==== Provided data ====
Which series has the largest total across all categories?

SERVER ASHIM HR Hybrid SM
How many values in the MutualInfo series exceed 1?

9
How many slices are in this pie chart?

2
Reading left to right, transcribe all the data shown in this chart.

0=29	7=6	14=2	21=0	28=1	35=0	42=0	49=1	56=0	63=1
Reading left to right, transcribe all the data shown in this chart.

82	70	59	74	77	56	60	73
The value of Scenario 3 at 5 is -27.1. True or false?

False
====
==== Provided data ====
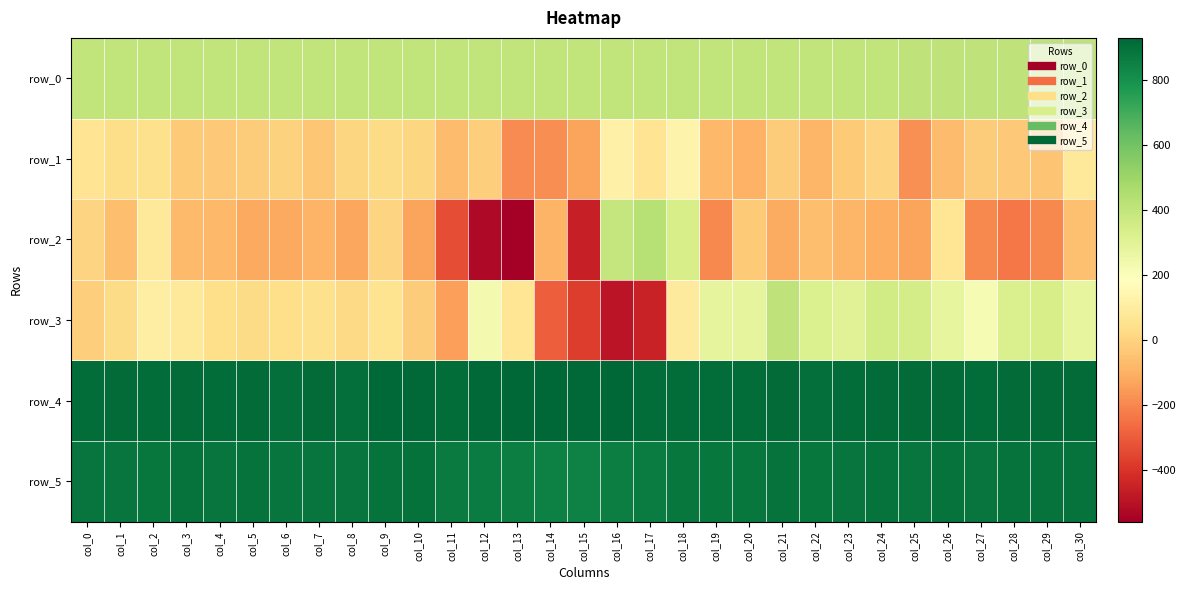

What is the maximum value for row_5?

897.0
====
==== Provided data ====
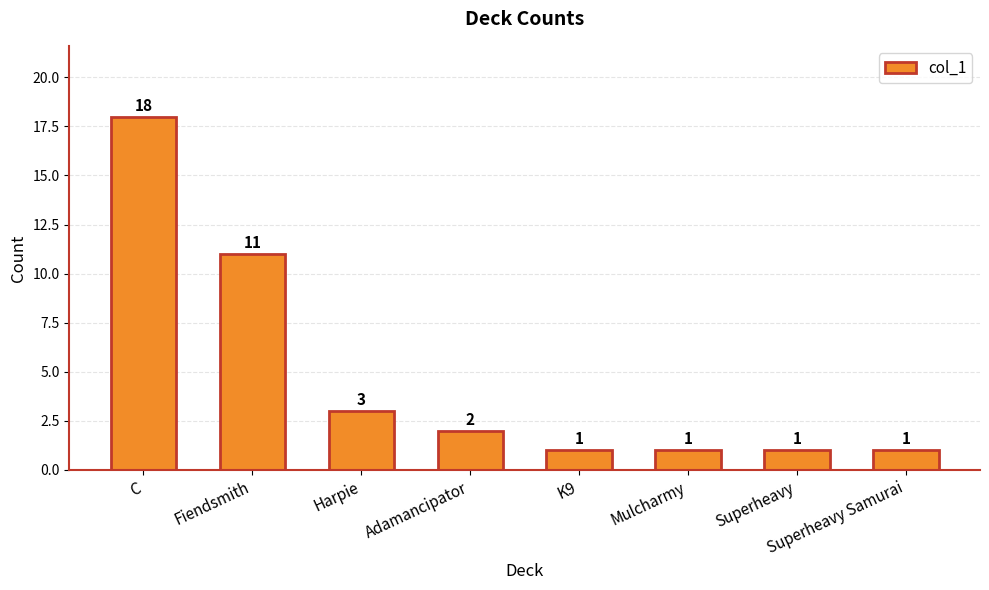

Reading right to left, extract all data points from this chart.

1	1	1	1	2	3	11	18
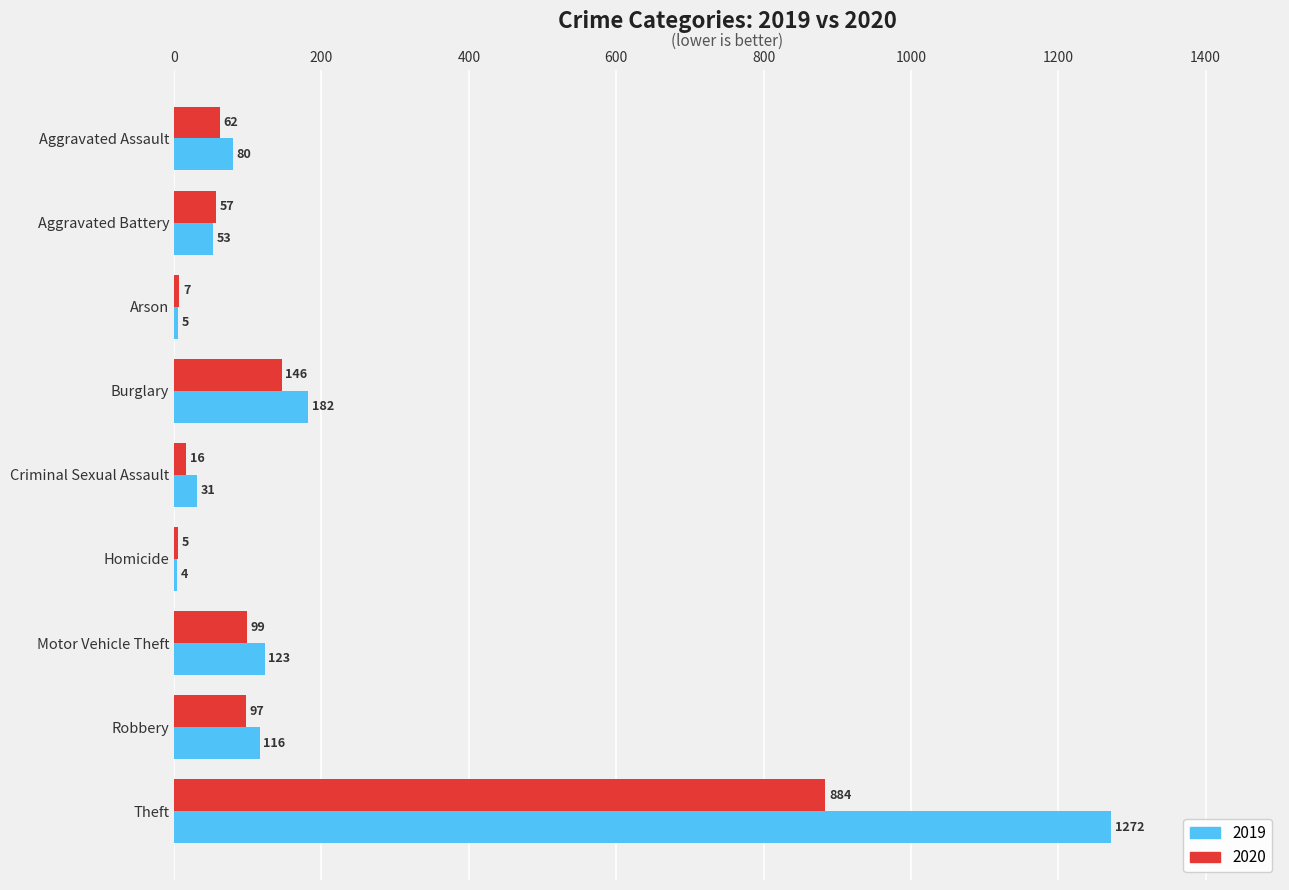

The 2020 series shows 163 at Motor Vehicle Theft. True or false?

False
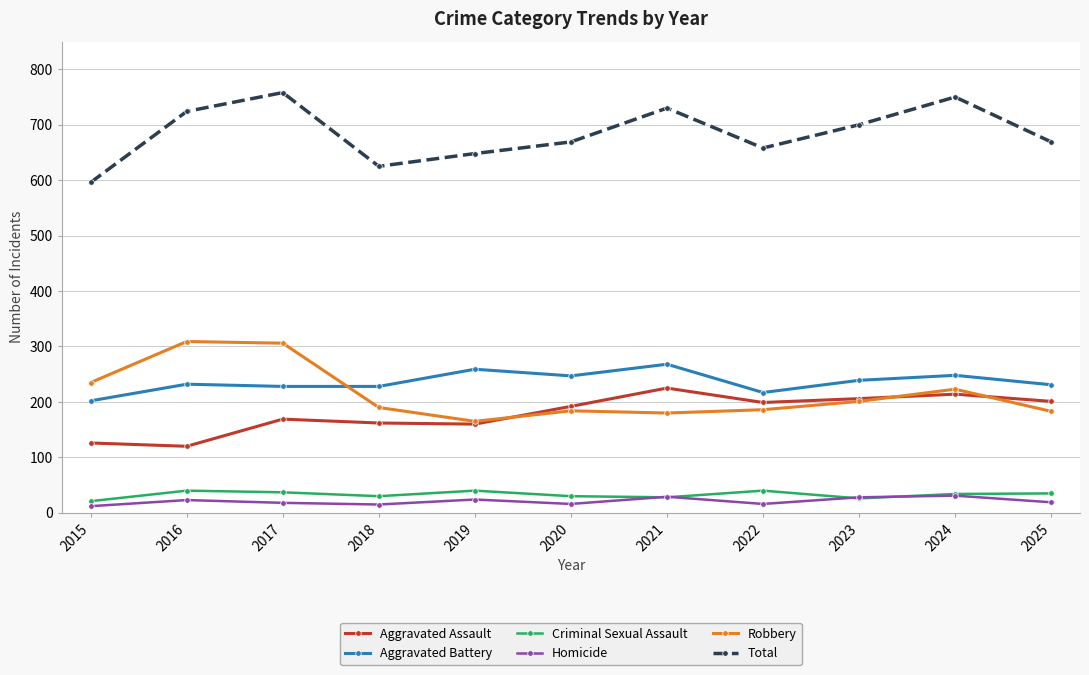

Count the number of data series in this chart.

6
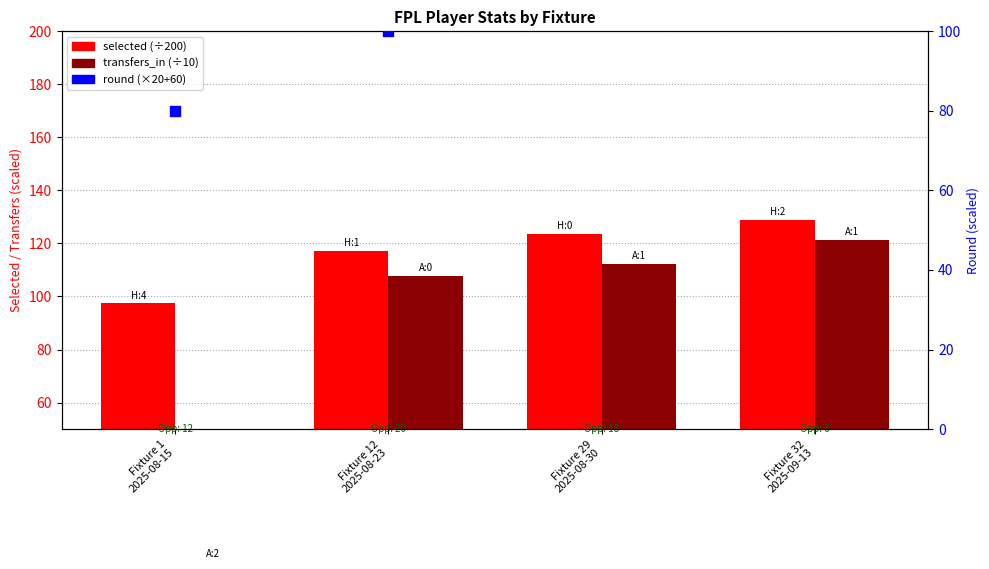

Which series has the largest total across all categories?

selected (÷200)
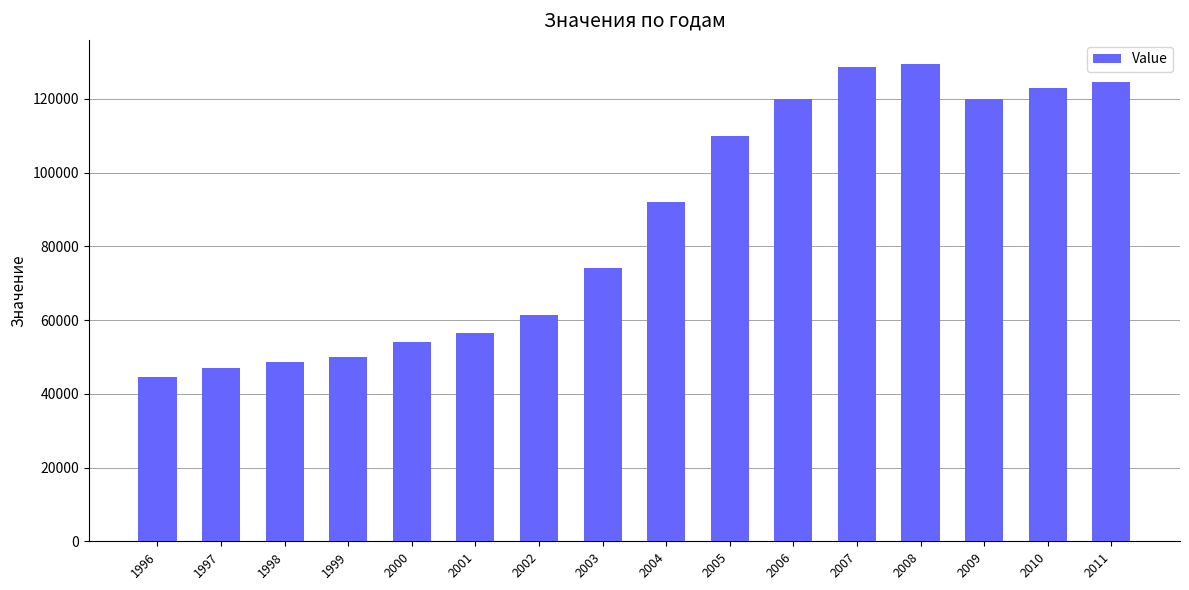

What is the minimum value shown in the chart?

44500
====
To-do item:
Locate every line in the records above that contains the word "many", and copy each such line in full.

Output for this exercise:
How many values in the MutualInfo series exceed 1?
How many slices are in this pie chart?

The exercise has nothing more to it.